**TASK PROMPT**. Write out exactly the lines below that run from the one containing "Each data line" through the one containing "white bathtub surround: 1.33 -0.26", both included, with no other lines.

**Stored items**.
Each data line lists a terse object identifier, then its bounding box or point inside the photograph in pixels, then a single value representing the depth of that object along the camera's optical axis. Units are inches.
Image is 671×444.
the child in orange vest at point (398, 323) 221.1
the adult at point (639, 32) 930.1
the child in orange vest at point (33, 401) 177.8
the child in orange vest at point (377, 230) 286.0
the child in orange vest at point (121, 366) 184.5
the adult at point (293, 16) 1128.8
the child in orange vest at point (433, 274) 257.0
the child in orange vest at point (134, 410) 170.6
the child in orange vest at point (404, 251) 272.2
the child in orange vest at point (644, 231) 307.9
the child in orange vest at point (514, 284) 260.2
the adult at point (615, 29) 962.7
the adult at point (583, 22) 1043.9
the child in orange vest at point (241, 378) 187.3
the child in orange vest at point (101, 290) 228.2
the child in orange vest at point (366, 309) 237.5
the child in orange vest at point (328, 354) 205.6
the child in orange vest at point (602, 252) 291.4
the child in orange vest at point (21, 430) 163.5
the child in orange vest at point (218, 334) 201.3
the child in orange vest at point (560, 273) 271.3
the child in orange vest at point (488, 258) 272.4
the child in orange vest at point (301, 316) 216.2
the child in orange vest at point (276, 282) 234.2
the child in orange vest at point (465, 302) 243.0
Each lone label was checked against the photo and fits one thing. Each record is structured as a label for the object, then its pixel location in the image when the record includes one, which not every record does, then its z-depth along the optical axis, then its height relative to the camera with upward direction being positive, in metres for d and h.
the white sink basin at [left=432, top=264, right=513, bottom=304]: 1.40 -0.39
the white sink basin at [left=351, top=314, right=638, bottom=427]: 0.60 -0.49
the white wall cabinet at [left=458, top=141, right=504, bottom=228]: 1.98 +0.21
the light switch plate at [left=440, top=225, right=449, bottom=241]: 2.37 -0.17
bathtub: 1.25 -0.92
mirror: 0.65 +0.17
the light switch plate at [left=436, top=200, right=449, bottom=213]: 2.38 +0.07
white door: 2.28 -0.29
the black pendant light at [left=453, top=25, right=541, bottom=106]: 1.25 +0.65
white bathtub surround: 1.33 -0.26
...
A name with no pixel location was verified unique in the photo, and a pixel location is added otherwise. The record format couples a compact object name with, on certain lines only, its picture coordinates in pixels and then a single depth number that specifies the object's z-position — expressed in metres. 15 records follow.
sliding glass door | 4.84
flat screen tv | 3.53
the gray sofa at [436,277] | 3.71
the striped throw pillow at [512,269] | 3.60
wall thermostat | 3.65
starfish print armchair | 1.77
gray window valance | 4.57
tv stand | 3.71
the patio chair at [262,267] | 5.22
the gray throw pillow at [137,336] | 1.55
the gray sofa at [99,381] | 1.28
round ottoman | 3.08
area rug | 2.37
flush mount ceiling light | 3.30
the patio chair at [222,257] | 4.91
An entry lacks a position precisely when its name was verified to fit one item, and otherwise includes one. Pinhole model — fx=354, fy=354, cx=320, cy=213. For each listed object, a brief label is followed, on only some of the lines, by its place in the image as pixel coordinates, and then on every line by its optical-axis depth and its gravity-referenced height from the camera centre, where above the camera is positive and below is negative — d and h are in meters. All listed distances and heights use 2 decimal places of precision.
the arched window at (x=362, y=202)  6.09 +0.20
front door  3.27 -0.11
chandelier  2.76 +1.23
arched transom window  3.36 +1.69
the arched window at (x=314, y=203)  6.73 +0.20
==
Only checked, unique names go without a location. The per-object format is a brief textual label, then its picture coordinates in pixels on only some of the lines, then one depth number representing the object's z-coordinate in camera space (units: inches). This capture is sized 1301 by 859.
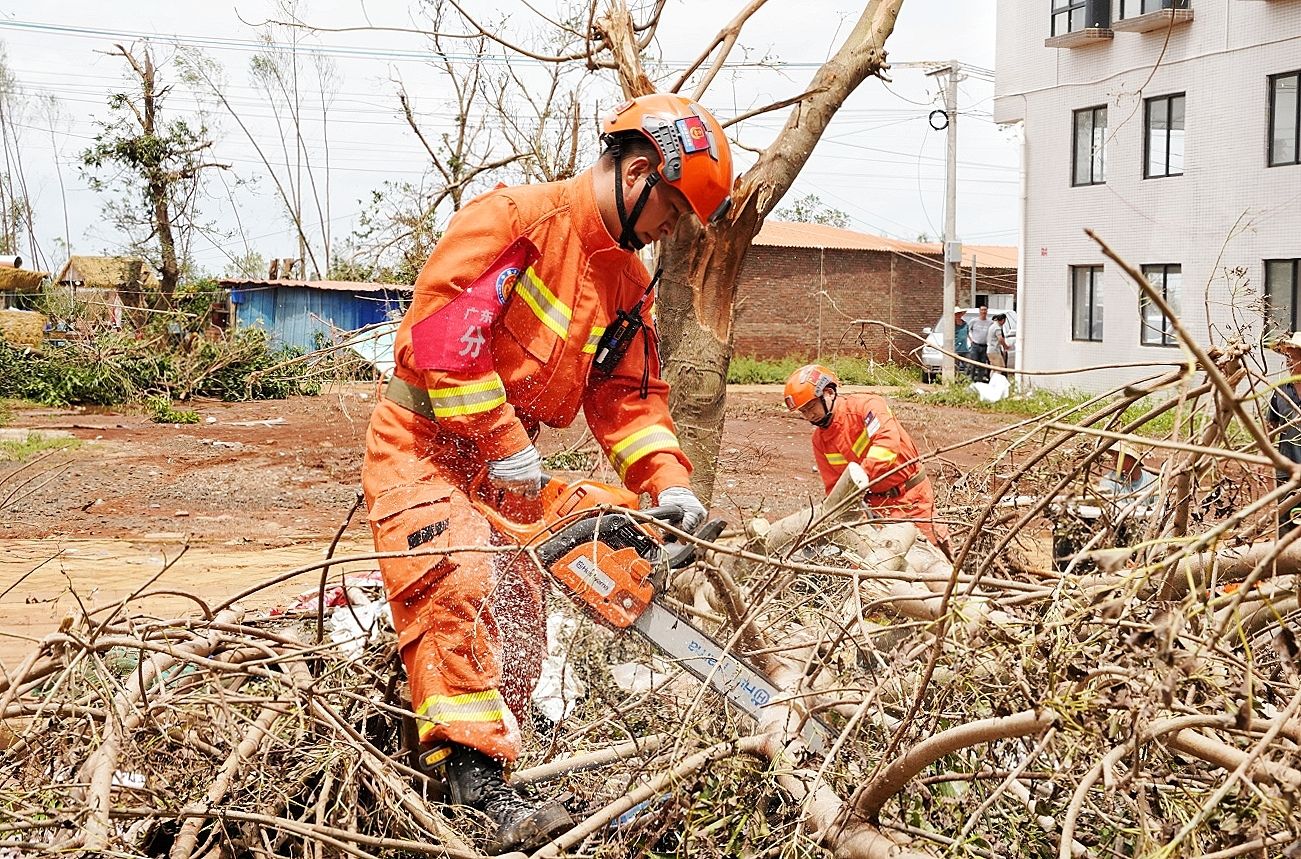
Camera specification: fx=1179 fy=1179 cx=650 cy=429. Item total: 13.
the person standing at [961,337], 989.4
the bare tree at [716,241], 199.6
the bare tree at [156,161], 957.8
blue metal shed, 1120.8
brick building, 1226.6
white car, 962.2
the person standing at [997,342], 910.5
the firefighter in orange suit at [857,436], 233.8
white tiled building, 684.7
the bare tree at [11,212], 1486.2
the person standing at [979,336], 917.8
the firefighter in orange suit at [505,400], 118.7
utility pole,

**TASK SOLUTION**.
Each data line lists a terse object identifier, then its bounding box or point inside the photograph in pixels, then a single value representing the depth of that object along the camera's optical axis. Units are inches.
Image is 671×444.
the child in orange vest at point (398, 323) 221.1
the adult at point (639, 32) 930.1
the child in orange vest at point (33, 401) 177.8
the child in orange vest at point (377, 230) 286.0
the child in orange vest at point (121, 366) 184.5
the adult at point (293, 16) 1128.8
the child in orange vest at point (433, 274) 257.0
the child in orange vest at point (134, 410) 170.6
the child in orange vest at point (404, 251) 272.2
the child in orange vest at point (644, 231) 307.9
the child in orange vest at point (514, 284) 260.2
the adult at point (615, 29) 962.7
the adult at point (583, 22) 1043.9
the child in orange vest at point (241, 378) 187.3
the child in orange vest at point (101, 290) 228.2
the child in orange vest at point (366, 309) 237.5
the child in orange vest at point (328, 354) 205.6
the child in orange vest at point (602, 252) 291.4
the child in orange vest at point (21, 430) 163.5
the child in orange vest at point (218, 334) 201.3
the child in orange vest at point (560, 273) 271.3
the child in orange vest at point (488, 258) 272.4
the child in orange vest at point (301, 316) 216.2
the child in orange vest at point (276, 282) 234.2
the child in orange vest at point (465, 302) 243.0
Each lone label was checked against the photo and fits one thing. Each record is structured as a label for the object, then its pixel location in the image when the record includes one, which not every record does, then its z-depth along the optical axis, then its height relative to the camera with upward direction being positive, in metres for d and h.
the white sink basin at [left=432, top=264, right=513, bottom=304]: 1.40 -0.39
the white sink basin at [left=351, top=314, right=638, bottom=427]: 0.60 -0.49
the white wall cabinet at [left=458, top=141, right=504, bottom=228]: 1.98 +0.21
the light switch plate at [left=440, top=225, right=449, bottom=241]: 2.37 -0.17
bathtub: 1.25 -0.92
mirror: 0.65 +0.17
the light switch plate at [left=436, top=200, right=449, bottom=213]: 2.38 +0.07
white door: 2.28 -0.29
the black pendant light at [left=453, top=25, right=541, bottom=106]: 1.25 +0.65
white bathtub surround: 1.33 -0.26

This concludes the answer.